What is required: When the line with "book: none [54,421,130,444]" appears below, start repeating lines exactly, and keep going through the line with "toaster: none [539,616,594,665]"; add nothing outside that span.

_____

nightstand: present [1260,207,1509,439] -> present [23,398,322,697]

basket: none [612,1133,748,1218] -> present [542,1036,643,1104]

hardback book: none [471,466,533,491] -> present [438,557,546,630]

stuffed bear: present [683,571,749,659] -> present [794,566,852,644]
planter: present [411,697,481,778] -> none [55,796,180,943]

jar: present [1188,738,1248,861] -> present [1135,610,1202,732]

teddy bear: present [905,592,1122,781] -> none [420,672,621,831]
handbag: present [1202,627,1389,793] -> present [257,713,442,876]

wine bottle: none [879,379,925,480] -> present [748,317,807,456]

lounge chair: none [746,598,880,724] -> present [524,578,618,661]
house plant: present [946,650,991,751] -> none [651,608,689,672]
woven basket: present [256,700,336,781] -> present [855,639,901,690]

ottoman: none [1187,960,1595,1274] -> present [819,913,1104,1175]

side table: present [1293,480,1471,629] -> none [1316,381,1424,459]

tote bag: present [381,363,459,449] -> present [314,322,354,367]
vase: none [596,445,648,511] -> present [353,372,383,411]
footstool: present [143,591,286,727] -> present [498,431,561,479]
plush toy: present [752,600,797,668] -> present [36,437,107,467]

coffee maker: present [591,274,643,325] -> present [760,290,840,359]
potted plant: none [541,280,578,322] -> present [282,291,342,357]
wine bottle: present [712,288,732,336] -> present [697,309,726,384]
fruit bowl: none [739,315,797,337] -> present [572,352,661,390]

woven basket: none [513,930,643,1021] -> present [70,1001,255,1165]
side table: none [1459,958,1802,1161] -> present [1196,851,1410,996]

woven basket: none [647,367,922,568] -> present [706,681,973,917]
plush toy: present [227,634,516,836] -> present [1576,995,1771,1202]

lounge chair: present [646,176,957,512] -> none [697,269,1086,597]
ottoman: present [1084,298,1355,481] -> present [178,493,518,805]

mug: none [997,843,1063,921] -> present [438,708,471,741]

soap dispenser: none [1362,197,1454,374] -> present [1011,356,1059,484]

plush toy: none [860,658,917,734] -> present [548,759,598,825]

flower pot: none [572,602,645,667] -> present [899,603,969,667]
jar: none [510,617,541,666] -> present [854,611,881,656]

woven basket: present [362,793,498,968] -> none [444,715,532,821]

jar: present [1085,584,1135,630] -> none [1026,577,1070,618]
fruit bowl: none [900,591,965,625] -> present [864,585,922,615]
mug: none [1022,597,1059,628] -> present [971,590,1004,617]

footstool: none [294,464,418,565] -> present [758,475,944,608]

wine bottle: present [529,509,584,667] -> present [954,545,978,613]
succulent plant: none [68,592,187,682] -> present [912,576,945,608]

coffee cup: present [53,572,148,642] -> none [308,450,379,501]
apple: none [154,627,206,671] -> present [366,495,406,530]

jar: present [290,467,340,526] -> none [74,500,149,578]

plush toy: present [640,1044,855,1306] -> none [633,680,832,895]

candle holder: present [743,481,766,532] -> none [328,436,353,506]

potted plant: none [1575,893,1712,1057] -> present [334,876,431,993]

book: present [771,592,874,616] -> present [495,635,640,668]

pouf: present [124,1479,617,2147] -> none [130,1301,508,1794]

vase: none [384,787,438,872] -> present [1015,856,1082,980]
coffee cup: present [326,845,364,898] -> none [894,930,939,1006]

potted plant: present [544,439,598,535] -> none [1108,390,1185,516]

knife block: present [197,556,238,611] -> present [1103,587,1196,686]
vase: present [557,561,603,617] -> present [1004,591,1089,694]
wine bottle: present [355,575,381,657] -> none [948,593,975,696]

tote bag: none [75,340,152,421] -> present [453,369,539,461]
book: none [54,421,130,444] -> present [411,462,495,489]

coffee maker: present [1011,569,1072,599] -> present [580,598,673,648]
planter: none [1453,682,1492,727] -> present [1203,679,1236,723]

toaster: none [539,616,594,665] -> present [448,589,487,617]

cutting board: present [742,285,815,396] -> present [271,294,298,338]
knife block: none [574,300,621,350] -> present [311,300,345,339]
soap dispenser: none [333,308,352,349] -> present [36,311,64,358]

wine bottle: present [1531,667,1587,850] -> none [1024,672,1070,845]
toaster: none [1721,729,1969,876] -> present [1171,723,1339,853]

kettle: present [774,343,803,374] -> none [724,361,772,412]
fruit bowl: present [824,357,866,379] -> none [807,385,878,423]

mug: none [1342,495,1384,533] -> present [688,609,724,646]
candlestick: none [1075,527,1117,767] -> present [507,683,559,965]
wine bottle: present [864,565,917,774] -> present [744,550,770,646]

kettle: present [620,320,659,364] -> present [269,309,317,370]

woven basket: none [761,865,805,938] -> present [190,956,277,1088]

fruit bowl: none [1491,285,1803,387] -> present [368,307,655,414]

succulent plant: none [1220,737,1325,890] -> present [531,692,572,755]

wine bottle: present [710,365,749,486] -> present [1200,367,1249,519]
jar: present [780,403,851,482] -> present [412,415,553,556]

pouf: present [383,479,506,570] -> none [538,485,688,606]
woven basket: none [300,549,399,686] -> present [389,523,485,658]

_____

Output of the exercise:
book: none [54,421,130,444] -> present [411,462,495,489]

coffee maker: present [1011,569,1072,599] -> present [580,598,673,648]
planter: none [1453,682,1492,727] -> present [1203,679,1236,723]

toaster: none [539,616,594,665] -> present [448,589,487,617]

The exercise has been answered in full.